(Saved data entries)

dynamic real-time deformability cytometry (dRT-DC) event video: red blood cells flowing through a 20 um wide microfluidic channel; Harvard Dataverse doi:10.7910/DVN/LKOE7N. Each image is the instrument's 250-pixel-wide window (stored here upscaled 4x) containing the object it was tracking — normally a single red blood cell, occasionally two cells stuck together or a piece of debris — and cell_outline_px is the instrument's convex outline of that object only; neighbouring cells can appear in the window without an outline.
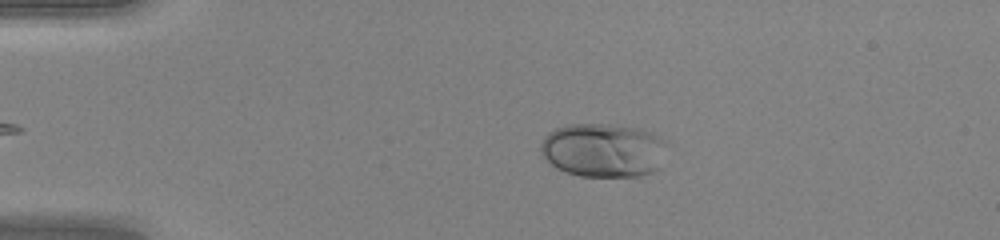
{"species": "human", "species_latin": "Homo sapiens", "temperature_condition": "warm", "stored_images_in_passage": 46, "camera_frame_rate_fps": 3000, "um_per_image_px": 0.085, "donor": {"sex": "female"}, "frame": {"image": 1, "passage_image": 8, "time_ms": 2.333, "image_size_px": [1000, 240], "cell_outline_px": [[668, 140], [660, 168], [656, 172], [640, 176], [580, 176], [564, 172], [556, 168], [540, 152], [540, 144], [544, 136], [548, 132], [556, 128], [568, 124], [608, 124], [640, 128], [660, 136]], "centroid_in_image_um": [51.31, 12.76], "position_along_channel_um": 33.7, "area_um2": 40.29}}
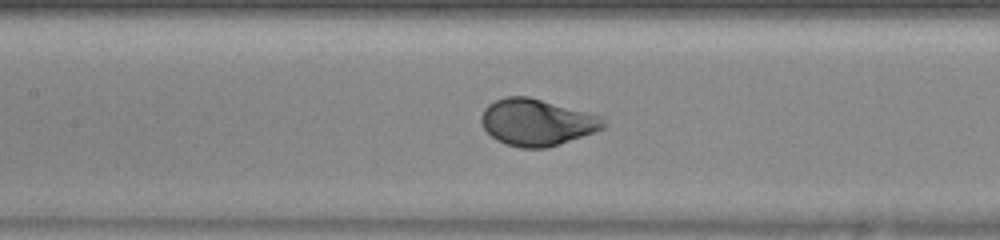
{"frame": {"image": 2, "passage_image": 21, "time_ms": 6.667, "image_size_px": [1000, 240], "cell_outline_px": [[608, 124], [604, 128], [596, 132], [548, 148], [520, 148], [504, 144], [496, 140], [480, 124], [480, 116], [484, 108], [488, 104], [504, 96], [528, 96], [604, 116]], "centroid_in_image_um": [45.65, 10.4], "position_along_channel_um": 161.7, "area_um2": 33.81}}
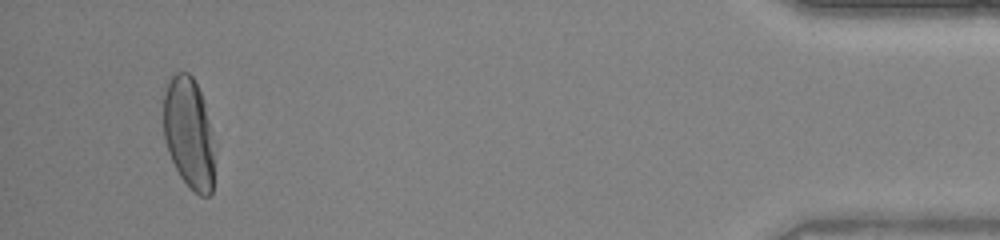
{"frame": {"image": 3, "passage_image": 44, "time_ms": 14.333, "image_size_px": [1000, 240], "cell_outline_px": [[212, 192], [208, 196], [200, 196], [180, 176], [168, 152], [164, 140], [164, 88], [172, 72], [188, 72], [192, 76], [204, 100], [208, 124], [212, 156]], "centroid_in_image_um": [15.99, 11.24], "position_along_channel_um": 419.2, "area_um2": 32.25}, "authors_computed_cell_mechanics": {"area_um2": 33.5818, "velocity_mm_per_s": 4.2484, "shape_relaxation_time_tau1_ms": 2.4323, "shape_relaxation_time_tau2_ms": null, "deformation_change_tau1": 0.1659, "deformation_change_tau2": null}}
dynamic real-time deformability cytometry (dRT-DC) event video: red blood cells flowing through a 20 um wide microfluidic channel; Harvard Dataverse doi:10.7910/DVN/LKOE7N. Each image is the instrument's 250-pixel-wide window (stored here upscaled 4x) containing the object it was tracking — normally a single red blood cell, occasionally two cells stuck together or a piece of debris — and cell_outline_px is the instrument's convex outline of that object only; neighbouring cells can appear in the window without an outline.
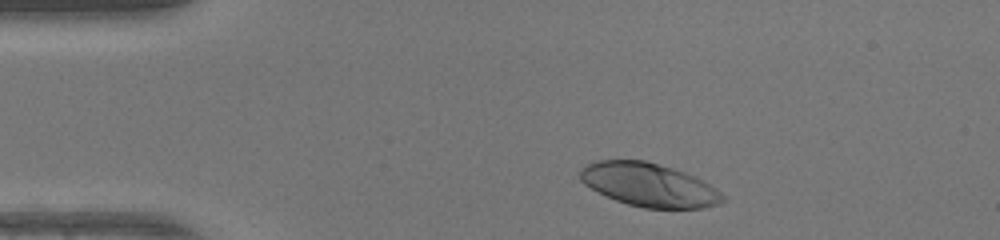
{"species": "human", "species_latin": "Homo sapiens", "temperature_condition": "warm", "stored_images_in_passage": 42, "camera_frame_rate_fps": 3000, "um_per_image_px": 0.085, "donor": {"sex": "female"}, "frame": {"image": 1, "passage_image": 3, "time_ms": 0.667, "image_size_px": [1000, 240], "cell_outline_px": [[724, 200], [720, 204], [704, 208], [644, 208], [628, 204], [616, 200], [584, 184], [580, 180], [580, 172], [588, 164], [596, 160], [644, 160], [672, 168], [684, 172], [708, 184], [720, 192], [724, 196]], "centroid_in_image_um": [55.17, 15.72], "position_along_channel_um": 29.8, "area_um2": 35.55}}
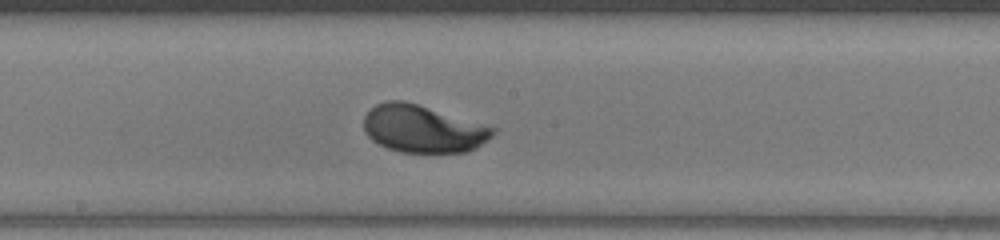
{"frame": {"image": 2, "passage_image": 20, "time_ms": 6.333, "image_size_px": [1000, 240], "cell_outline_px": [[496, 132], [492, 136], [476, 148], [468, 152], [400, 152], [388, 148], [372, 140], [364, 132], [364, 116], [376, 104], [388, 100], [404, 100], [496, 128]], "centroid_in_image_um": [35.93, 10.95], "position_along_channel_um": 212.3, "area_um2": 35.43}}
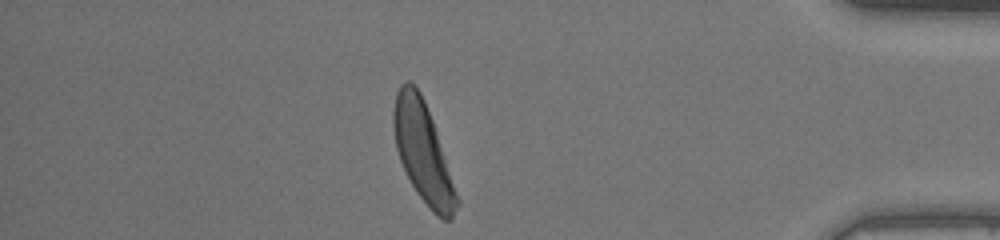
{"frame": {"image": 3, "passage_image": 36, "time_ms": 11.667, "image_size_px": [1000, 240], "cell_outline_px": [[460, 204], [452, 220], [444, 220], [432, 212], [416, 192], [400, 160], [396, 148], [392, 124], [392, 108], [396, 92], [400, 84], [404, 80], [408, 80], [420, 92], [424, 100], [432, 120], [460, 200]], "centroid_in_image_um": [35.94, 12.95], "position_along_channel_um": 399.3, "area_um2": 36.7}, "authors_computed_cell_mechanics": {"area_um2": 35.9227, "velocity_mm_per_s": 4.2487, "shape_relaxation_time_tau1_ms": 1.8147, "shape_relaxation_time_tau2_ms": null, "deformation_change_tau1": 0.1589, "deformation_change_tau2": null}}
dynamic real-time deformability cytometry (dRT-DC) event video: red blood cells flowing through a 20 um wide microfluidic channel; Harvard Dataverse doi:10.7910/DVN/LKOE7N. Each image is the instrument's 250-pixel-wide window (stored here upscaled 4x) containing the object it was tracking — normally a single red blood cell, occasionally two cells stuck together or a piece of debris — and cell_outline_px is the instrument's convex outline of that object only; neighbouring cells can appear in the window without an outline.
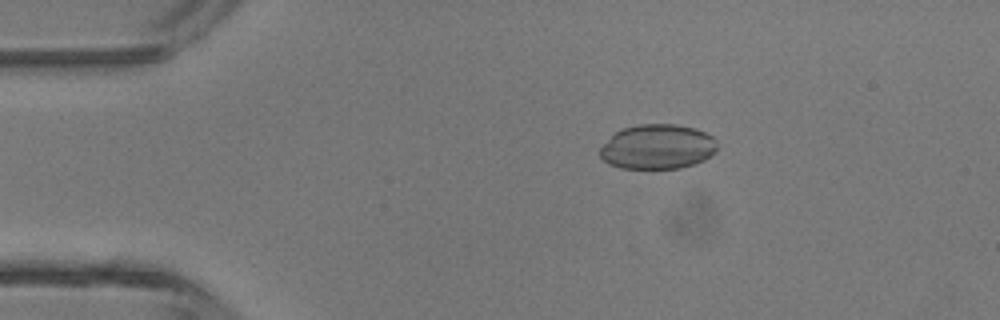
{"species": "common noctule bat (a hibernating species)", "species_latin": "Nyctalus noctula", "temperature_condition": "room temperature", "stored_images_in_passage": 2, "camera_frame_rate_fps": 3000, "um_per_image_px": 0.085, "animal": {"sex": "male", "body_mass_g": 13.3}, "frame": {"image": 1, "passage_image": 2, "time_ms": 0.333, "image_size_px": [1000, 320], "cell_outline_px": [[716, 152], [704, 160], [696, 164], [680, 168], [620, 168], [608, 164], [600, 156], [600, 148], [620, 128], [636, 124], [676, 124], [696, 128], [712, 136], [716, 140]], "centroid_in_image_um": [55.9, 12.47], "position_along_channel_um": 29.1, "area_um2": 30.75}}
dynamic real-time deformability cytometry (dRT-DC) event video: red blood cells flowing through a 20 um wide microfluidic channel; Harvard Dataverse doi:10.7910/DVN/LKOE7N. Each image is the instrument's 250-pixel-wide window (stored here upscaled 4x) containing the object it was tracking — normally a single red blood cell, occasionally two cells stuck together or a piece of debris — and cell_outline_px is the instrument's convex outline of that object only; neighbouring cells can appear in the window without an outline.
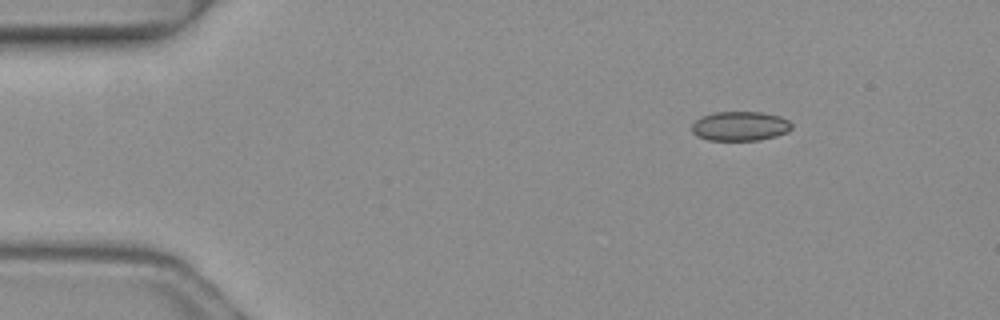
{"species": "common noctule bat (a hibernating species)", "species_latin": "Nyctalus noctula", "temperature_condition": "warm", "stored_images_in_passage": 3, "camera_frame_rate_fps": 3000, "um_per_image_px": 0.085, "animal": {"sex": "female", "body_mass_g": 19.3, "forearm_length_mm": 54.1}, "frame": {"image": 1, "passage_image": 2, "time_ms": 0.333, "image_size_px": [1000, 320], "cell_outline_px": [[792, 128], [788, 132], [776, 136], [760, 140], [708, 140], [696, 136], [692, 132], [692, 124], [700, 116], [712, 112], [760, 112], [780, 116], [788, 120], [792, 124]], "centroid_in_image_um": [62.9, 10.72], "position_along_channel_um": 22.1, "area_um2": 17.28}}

#### [The problem]
Write out every line above exactly as it is, leaving out the pictures.

#### [Right answer]
dynamic real-time deformability cytometry (dRT-DC) event video: red blood cells flowing through a 20 um wide microfluidic channel; Harvard Dataverse doi:10.7910/DVN/LKOE7N. Each image is the instrument's 250-pixel-wide window (stored here upscaled 4x) containing the object it was tracking — normally a single red blood cell, occasionally two cells stuck together or a piece of debris — and cell_outline_px is the instrument's convex outline of that object only; neighbouring cells can appear in the window without an outline.
{"species": "human", "species_latin": "Homo sapiens", "temperature_condition": "warm", "stored_images_in_passage": 46, "camera_frame_rate_fps": 3000, "um_per_image_px": 0.085, "donor": {"sex": "female"}, "frame": {"image": 1, "passage_image": 8, "time_ms": 2.333, "image_size_px": [1000, 240], "cell_outline_px": [[668, 140], [660, 168], [656, 172], [640, 176], [580, 176], [564, 172], [556, 168], [540, 152], [540, 144], [544, 136], [548, 132], [556, 128], [568, 124], [608, 124], [640, 128], [660, 136]], "centroid_in_image_um": [51.31, 12.76], "position_along_channel_um": 33.7, "area_um2": 40.29}}
{"frame": {"image": 2, "passage_image": 21, "time_ms": 6.667, "image_size_px": [1000, 240], "cell_outline_px": [[608, 124], [604, 128], [596, 132], [548, 148], [520, 148], [504, 144], [496, 140], [480, 124], [480, 116], [484, 108], [488, 104], [504, 96], [528, 96], [604, 116]], "centroid_in_image_um": [45.65, 10.4], "position_along_channel_um": 161.7, "area_um2": 33.81}}
{"frame": {"image": 3, "passage_image": 44, "time_ms": 14.333, "image_size_px": [1000, 240], "cell_outline_px": [[212, 192], [208, 196], [200, 196], [180, 176], [168, 152], [164, 140], [164, 88], [172, 72], [188, 72], [192, 76], [204, 100], [208, 124], [212, 156]], "centroid_in_image_um": [15.99, 11.24], "position_along_channel_um": 419.2, "area_um2": 32.25}, "authors_computed_cell_mechanics": {"area_um2": 33.5818, "velocity_mm_per_s": 4.2484, "shape_relaxation_time_tau1_ms": 2.4323, "shape_relaxation_time_tau2_ms": null, "deformation_change_tau1": 0.1659, "deformation_change_tau2": null}}
dynamic real-time deformability cytometry (dRT-DC) event video: red blood cells flowing through a 20 um wide microfluidic channel; Harvard Dataverse doi:10.7910/DVN/LKOE7N. Each image is the instrument's 250-pixel-wide window (stored here upscaled 4x) containing the object it was tracking — normally a single red blood cell, occasionally two cells stuck together or a piece of debris — and cell_outline_px is the instrument's convex outline of that object only; neighbouring cells can appear in the window without an outline.
{"species": "human", "species_latin": "Homo sapiens", "temperature_condition": "warm", "stored_images_in_passage": 42, "camera_frame_rate_fps": 3000, "um_per_image_px": 0.085, "donor": {"sex": "female"}, "frame": {"image": 1, "passage_image": 3, "time_ms": 0.667, "image_size_px": [1000, 240], "cell_outline_px": [[724, 200], [720, 204], [704, 208], [644, 208], [628, 204], [616, 200], [584, 184], [580, 180], [580, 172], [588, 164], [596, 160], [644, 160], [672, 168], [684, 172], [708, 184], [720, 192], [724, 196]], "centroid_in_image_um": [55.17, 15.72], "position_along_channel_um": 29.8, "area_um2": 35.55}}
{"frame": {"image": 2, "passage_image": 20, "time_ms": 6.333, "image_size_px": [1000, 240], "cell_outline_px": [[496, 132], [492, 136], [476, 148], [468, 152], [400, 152], [388, 148], [372, 140], [364, 132], [364, 116], [376, 104], [388, 100], [404, 100], [496, 128]], "centroid_in_image_um": [35.93, 10.95], "position_along_channel_um": 212.3, "area_um2": 35.43}}
{"frame": {"image": 3, "passage_image": 36, "time_ms": 11.667, "image_size_px": [1000, 240], "cell_outline_px": [[460, 204], [452, 220], [444, 220], [432, 212], [416, 192], [400, 160], [396, 148], [392, 124], [392, 108], [396, 92], [400, 84], [404, 80], [408, 80], [420, 92], [424, 100], [432, 120], [460, 200]], "centroid_in_image_um": [35.94, 12.95], "position_along_channel_um": 399.3, "area_um2": 36.7}, "authors_computed_cell_mechanics": {"area_um2": 35.9227, "velocity_mm_per_s": 4.2487, "shape_relaxation_time_tau1_ms": 1.8147, "shape_relaxation_time_tau2_ms": null, "deformation_change_tau1": 0.1589, "deformation_change_tau2": null}}
dynamic real-time deformability cytometry (dRT-DC) event video: red blood cells flowing through a 20 um wide microfluidic channel; Harvard Dataverse doi:10.7910/DVN/LKOE7N. Each image is the instrument's 250-pixel-wide window (stored here upscaled 4x) containing the object it was tracking — normally a single red blood cell, occasionally two cells stuck together or a piece of debris — and cell_outline_px is the instrument's convex outline of that object only; neighbouring cells can appear in the window without an outline.
{"species": "common noctule bat (a hibernating species)", "species_latin": "Nyctalus noctula", "temperature_condition": "room temperature", "stored_images_in_passage": 2, "camera_frame_rate_fps": 3000, "um_per_image_px": 0.085, "animal": {"sex": "male", "body_mass_g": 13.3}, "frame": {"image": 1, "passage_image": 2, "time_ms": 0.333, "image_size_px": [1000, 320], "cell_outline_px": [[716, 152], [704, 160], [696, 164], [680, 168], [620, 168], [608, 164], [600, 156], [600, 148], [620, 128], [636, 124], [676, 124], [696, 128], [712, 136], [716, 140]], "centroid_in_image_um": [55.9, 12.47], "position_along_channel_um": 29.1, "area_um2": 30.75}}
dynamic real-time deformability cytometry (dRT-DC) event video: red blood cells flowing through a 20 um wide microfluidic channel; Harvard Dataverse doi:10.7910/DVN/LKOE7N. Each image is the instrument's 250-pixel-wide window (stored here upscaled 4x) containing the object it was tracking — normally a single red blood cell, occasionally two cells stuck together or a piece of debris — and cell_outline_px is the instrument's convex outline of that object only; neighbouring cells can appear in the window without an outline.
{"species": "common noctule bat (a hibernating species)", "species_latin": "Nyctalus noctula", "temperature_condition": "warm", "stored_images_in_passage": 3, "camera_frame_rate_fps": 3000, "um_per_image_px": 0.085, "animal": {"sex": "female", "body_mass_g": 19.3, "forearm_length_mm": 54.1}, "frame": {"image": 1, "passage_image": 2, "time_ms": 0.333, "image_size_px": [1000, 320], "cell_outline_px": [[792, 128], [788, 132], [776, 136], [760, 140], [708, 140], [696, 136], [692, 132], [692, 124], [700, 116], [712, 112], [760, 112], [780, 116], [788, 120], [792, 124]], "centroid_in_image_um": [62.9, 10.72], "position_along_channel_um": 22.1, "area_um2": 17.28}}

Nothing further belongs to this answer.